- [SOURCE DOCUMENT]
[Start of Attachment]

WHERE Clause & Filtering: Performance
Module: SQL Fundamentals
1. Index the columns that appear in WHERE predicates. A full scan on a 10M-row table takes seconds; an index seek takes milliseconds. The most impactful optimization is adding the right index, not rewriting the query.
2. Keep indexed columns bare. Any function or expression applied to a column in a WHERE predicate makes the predicate non-sargable and forces a full scan. Rewrite function predicates as range predicates on the raw column.
3. Match the data type. Comparing a VARCHAR column against an integer literal forces an implicit cast on every row, bypassing the index. Use the correct literal type to match the column.
4. Design composite indexes around query patterns. Index column order matters: (status, created_at) serves WHERE status = 'active' AND created_at > X but not WHERE created_at > X alone. Lead with equality predicates, follow with range predicates.

[End of Attachment]

- [INFORMATION SHOWN]
[Start of Attachment]

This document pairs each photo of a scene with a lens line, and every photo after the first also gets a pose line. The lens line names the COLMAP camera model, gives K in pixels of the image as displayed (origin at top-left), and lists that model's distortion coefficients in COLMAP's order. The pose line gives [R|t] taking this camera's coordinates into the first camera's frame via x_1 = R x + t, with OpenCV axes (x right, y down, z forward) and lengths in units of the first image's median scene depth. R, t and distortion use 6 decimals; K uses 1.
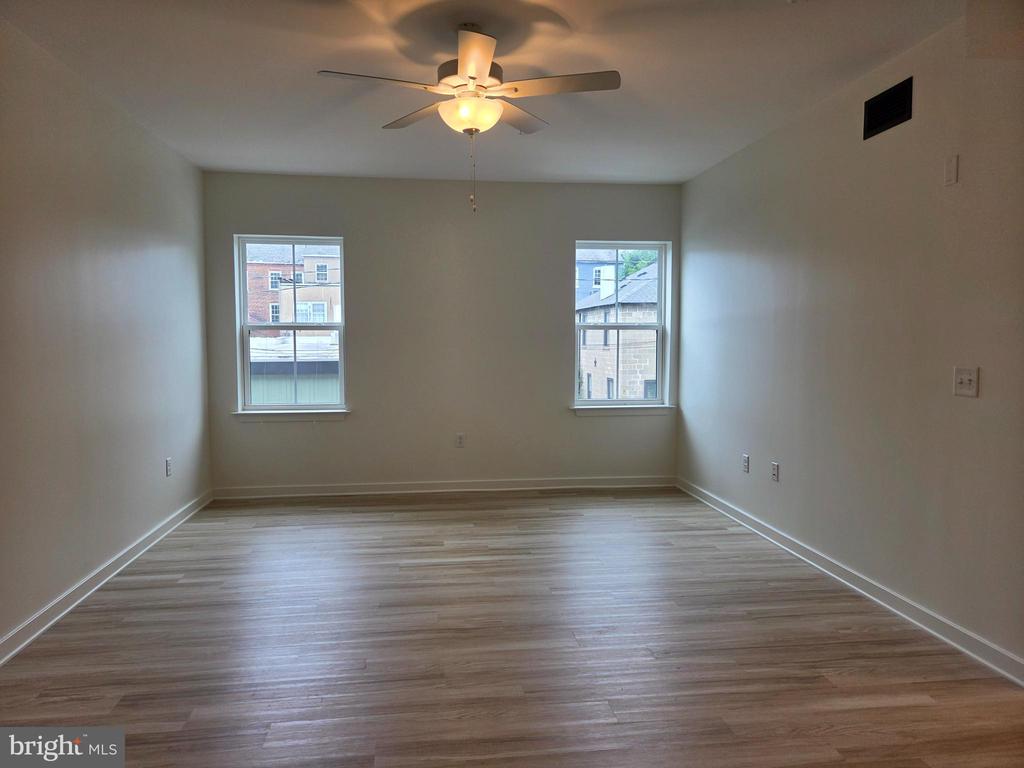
lens RADIAL K [[687.9, 0, 502.7], [0, 687.9, 378.4], [0, 0, 1]] dist [0.054841, -0.041701]
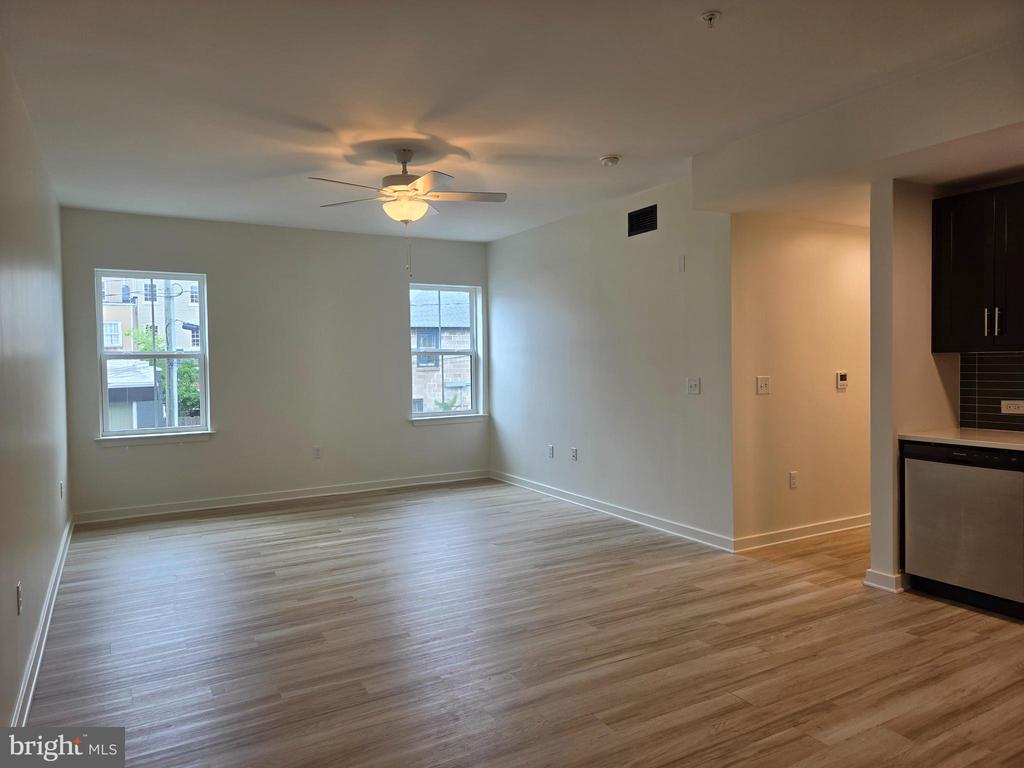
lens RADIAL K [[687.9, 0, 515.2], [0, 687.9, 382.7], [0, 0, 1]] dist [0.054841, -0.041701]
pose [[0.919646, -0.024982, 0.391953, -0.239869], [0.034852, 0.999229, -0.018085, 0.007379], [-0.391199, 0.030292, 0.919807, -0.233982]]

[End of Attachment]

- [APPLY WHAT YOU READ]
(a) Reproduce the part of the WHERE clause performance notes that opens with the words containing "2. Keep indexed" and closes with "match the column.".
(b) Continue the WHERE clause performance notes from the point where they stop.

- [ANSWERS TO THE EXERCISES]
(a)
2. Keep indexed columns bare. Any function or expression applied to a column in a WHERE predicate makes the predicate non-sargable and forces a full scan. Rewrite function predicates as range predicates on the raw column.
3. Match the data type. Comparing a VARCHAR column against an integer literal forces an implicit cast on every row, bypassing the index. Use the correct literal type to match the column.

(b)
5. Prefer EXISTS over IN for correlated subqueries on large tables. EXISTS short-circuits on the first match; IN materializes the full subquery result before the join. For anti-join patterns, NOT EXISTS is typically faster than NOT IN when NULLs are possible.
6. Watch for OR expansion killing index use. A single column index cannot simultaneously seek two disjoint ranges connected by OR. The optimizer may choose a full scan. Consider UNION ALL of two separate indexed queries as an alternative.
7. Avoid leading wildcards in LIKE. WHERE name LIKE '%Smith' cannot use a B-tree index. WHERE name LIKE 'Smith%' can. For full substring search, use a full-text index.
8. Filter early to reduce downstream work. Every row eliminated by WHERE is a row that GROUP BY, ORDER BY, and JOIN do not have to process. In multi-join queries, push the most selective single-table predicates into the WHERE rather than leaving them to HAVING.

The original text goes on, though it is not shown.